_ASSIGNMENT_
This exercise asks for every line of the material that contains the word "inventory".

_TASK DATA_
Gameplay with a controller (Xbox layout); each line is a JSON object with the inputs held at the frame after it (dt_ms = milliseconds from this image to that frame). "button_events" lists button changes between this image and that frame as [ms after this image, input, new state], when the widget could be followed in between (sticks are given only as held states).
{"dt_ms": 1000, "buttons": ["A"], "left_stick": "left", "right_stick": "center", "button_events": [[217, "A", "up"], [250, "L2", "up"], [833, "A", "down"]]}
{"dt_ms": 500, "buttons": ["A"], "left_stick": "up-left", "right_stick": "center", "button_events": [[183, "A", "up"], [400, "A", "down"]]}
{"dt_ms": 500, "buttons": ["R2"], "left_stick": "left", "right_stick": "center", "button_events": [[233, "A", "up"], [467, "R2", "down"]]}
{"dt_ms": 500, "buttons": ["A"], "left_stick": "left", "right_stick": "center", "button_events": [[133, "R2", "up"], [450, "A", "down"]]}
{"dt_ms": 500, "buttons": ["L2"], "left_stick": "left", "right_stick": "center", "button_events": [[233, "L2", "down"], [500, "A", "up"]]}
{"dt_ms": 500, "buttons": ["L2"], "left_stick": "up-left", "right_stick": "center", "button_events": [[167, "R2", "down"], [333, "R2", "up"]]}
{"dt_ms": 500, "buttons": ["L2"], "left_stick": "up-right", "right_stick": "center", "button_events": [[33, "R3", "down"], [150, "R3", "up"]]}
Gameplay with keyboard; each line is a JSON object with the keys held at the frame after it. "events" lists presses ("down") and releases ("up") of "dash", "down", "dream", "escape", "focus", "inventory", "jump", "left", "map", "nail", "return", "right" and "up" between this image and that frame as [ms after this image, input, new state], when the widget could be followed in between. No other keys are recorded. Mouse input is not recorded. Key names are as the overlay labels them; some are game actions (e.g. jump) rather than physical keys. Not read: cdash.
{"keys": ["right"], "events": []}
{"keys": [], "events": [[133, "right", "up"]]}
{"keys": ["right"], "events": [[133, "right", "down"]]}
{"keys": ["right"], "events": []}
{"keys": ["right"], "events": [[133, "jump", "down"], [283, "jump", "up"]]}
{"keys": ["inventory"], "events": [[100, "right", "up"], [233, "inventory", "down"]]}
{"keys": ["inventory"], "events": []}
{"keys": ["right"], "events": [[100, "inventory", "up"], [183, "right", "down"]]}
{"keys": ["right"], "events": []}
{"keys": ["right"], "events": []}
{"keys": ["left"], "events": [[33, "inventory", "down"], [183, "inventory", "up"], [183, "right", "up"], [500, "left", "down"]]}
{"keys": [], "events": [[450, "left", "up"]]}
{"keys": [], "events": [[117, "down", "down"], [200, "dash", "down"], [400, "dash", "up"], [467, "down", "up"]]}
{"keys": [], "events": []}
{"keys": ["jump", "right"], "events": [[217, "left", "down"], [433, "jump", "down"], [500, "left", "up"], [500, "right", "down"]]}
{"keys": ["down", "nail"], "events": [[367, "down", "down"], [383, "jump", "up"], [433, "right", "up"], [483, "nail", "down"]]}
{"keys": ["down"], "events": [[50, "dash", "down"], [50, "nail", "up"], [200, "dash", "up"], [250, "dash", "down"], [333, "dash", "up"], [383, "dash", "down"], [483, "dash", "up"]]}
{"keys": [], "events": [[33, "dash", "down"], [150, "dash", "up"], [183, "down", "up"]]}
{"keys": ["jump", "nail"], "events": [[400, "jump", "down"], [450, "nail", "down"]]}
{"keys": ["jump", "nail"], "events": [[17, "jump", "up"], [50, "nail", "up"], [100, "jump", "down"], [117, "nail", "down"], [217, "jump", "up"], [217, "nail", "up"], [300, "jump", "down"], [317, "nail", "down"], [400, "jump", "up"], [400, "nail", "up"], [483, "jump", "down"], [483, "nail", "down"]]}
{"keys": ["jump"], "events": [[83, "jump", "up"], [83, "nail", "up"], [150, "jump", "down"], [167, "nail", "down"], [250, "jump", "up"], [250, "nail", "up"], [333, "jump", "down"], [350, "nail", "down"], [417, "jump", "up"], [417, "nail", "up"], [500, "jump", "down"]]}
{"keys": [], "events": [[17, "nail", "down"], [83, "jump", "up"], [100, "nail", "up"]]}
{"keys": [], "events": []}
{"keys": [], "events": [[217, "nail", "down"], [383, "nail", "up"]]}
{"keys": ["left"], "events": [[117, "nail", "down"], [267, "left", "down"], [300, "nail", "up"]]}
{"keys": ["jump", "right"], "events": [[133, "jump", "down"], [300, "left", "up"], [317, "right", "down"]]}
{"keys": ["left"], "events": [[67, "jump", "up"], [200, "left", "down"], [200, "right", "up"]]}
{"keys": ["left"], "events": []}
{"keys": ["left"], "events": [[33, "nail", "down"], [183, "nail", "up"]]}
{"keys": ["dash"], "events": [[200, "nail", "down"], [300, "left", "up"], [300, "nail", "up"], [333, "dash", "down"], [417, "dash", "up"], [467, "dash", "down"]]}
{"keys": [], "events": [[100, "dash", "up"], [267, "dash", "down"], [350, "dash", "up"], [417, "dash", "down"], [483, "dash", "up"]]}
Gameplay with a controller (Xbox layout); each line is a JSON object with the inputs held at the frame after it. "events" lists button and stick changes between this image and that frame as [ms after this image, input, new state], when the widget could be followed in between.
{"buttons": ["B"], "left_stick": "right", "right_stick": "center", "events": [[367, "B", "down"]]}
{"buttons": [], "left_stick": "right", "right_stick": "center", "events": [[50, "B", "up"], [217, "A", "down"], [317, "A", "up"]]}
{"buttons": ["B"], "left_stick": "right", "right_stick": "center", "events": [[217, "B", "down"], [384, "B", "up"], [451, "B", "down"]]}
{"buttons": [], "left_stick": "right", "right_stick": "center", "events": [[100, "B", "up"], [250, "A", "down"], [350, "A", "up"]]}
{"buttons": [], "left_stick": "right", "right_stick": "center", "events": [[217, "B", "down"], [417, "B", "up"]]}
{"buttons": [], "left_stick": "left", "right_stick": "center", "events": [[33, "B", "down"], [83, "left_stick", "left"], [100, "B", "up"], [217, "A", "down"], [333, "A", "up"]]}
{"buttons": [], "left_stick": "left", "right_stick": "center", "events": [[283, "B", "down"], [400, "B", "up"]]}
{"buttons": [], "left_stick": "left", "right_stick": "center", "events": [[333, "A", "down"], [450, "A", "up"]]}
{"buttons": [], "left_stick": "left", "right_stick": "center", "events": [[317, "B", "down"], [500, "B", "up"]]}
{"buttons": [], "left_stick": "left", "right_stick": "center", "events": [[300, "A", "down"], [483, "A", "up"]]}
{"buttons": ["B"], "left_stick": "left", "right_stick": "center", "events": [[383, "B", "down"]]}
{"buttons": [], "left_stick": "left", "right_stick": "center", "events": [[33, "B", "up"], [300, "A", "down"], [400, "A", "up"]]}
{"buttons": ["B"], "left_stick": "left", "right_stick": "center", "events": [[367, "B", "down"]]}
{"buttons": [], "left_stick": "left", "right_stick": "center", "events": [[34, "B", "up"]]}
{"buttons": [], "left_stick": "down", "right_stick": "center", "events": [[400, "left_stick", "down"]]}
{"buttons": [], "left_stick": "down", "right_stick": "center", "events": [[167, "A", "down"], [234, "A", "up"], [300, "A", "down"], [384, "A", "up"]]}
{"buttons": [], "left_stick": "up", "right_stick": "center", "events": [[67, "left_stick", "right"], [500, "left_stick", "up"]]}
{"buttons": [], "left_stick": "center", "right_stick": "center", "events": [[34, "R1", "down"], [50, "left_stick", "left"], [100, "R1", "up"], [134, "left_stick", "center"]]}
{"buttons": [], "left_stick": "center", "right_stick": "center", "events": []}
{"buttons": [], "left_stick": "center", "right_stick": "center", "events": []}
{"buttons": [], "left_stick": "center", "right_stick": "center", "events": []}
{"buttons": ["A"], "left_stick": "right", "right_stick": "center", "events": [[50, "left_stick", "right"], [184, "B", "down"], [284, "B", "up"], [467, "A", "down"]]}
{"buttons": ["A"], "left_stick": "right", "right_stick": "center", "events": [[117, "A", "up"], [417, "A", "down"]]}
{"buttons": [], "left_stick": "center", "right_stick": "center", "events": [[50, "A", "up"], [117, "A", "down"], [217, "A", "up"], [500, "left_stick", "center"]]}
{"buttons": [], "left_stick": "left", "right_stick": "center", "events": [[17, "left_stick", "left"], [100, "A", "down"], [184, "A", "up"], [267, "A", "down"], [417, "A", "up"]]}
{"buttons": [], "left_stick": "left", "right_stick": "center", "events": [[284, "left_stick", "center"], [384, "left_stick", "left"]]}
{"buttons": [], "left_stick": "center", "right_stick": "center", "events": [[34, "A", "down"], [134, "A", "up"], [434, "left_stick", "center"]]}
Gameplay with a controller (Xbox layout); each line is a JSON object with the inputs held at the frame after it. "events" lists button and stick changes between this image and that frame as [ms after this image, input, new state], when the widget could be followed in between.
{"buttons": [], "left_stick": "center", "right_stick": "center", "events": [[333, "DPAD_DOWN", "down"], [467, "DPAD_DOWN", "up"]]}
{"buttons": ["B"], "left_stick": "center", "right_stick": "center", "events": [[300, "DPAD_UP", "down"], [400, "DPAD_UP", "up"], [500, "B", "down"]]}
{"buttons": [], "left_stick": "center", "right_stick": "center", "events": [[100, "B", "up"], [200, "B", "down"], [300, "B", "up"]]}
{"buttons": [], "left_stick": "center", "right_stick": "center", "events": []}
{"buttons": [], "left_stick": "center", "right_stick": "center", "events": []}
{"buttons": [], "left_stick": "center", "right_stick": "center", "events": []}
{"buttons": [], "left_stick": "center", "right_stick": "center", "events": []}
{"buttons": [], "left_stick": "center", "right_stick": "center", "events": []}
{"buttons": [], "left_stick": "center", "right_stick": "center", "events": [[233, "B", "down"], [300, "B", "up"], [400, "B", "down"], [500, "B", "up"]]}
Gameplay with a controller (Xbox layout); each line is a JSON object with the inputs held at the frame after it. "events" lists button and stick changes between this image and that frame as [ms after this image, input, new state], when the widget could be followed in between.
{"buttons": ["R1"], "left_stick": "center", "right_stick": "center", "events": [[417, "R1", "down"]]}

_RESULT BELOW_
Gameplay with keyboard; each line is a JSON object with the keys held at the frame after it. "events" lists presses ("down") and releases ("up") of "dash", "down", "dream", "escape", "focus", "inventory", "jump", "left", "map", "nail", "return", "right" and "up" between this image and that frame as [ms after this image, input, new state], when the widget could be followed in between. No other keys are recorded. Mouse input is not recorded. Key names are as the overlay labels them; some are game actions (e.g. jump) rather than physical keys. Not read: cdash.
{"keys": ["inventory"], "events": [[100, "right", "up"], [233, "inventory", "down"]]}
{"keys": ["inventory"], "events": []}
{"keys": ["right"], "events": [[100, "inventory", "up"], [183, "right", "down"]]}
{"keys": ["left"], "events": [[33, "inventory", "down"], [183, "inventory", "up"], [183, "right", "up"], [500, "left", "down"]]}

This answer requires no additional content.